If the issue is only skin-deep and the hair hasn’t turned white, the person only needs to isolate for seven days. On the seventh day, the priest shall examine again, and if it hasn’t spread, the person shall isolate for another seven days. On the second examination, if it has faded, the priest can pronounce the person pure; they just need to wash their clothes. But if the rash should spread after that, they need to return to the priest, and if the priest doesn’t like the look of it, it’s צרעת. Similar instructions are given for other kinds of rashes, inflammations, and burns.
This section goes on for quite a while into various anatomical and symptomatic variations. In one situation, if the condition turns the person’s skin all white, the priest then pronounces them pure. How could a person who is all white from head to toe be impure, I guess? But as soon as any patch becomes discolored, they’re impure again.
Then it gets to what actually happens to the person with צרעת. They shall tear their clothes and uncover their head. Their upper lip shall be covered. And when they walk around, they have to call out ahead, “!תמא! תמא”, to alert others to their impurity. As long as the disease is present, this person shall be impure and must dwell outside the camp.

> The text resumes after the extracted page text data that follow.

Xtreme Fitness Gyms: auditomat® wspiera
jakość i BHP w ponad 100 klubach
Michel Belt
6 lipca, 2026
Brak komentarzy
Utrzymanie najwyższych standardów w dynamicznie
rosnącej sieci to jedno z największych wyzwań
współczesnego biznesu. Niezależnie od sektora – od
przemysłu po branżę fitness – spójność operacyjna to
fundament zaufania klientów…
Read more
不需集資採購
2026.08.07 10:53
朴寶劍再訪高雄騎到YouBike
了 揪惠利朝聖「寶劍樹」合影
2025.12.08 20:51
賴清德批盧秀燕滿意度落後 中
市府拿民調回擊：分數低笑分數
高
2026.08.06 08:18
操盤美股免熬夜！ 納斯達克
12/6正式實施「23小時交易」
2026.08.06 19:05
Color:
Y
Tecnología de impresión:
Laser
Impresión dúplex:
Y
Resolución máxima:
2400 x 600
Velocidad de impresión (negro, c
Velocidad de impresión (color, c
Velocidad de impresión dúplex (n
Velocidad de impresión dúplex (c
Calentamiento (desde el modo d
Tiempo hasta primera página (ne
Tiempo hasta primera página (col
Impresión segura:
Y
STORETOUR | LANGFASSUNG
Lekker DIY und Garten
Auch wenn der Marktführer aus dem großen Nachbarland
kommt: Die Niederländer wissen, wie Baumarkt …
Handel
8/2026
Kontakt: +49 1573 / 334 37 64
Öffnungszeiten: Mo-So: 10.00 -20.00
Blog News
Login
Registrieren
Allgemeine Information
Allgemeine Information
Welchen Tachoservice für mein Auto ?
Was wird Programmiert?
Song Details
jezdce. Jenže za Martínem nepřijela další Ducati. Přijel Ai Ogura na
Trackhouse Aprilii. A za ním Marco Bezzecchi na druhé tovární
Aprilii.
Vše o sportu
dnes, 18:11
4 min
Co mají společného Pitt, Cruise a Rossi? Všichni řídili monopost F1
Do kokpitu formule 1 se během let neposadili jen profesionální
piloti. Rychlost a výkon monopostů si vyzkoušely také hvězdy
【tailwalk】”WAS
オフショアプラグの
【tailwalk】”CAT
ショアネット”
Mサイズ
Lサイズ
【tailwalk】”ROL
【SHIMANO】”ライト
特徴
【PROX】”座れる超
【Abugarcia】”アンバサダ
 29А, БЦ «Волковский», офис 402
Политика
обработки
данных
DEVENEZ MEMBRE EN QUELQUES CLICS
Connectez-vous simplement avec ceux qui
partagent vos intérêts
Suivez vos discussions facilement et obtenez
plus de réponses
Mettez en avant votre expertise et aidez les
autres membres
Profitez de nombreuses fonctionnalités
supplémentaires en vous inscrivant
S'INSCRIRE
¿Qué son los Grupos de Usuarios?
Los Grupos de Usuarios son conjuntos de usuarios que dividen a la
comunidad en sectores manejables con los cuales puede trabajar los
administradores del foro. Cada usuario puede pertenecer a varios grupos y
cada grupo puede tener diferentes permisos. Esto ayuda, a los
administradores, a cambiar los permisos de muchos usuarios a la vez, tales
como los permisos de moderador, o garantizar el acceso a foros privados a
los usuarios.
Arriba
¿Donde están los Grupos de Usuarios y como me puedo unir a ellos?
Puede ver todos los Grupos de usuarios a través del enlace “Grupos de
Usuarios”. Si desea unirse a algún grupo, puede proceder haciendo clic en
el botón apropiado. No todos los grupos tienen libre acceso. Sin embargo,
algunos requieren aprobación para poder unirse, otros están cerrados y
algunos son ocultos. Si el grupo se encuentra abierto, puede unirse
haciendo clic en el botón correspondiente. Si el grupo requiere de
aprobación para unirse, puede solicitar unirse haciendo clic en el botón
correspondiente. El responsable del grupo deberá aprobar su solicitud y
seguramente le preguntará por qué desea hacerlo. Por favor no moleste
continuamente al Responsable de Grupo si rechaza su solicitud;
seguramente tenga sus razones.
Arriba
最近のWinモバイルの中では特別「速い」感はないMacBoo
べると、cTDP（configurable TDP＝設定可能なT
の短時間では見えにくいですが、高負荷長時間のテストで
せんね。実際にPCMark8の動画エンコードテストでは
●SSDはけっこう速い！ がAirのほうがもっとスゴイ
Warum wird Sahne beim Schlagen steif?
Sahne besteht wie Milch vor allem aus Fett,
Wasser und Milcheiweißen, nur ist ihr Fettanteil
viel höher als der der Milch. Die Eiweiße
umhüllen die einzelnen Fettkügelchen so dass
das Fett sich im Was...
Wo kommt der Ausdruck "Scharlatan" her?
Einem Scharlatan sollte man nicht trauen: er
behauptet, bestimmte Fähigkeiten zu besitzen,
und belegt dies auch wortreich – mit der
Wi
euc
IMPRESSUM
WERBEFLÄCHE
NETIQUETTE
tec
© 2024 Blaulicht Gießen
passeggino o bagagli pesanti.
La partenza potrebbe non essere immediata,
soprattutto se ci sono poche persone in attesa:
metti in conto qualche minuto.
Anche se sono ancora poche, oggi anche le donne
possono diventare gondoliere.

This kind of disease can also take hold in fabric or in skins used as materials. The priest has to make this diagnosis, too, and if the fabric or skin is found to be corrupted, it must be burned. But just like with a person, there is an inspection process, and if the priest finds that it is not spreading, the article can be washed and isolated for another seven days, and if it fades, the affected part can simply be torn out. If it comes back, though, burn the whole thing.
There may not be a lot of concrete takeaways for us from this short parashah, but I think there is one: The life of this community, living this close to God, is going to be constantly punctuated with various people and objects coming in and out of states of purity and impurity. It’s going to create a rhythm, a spiritual metabolism, by which the people live.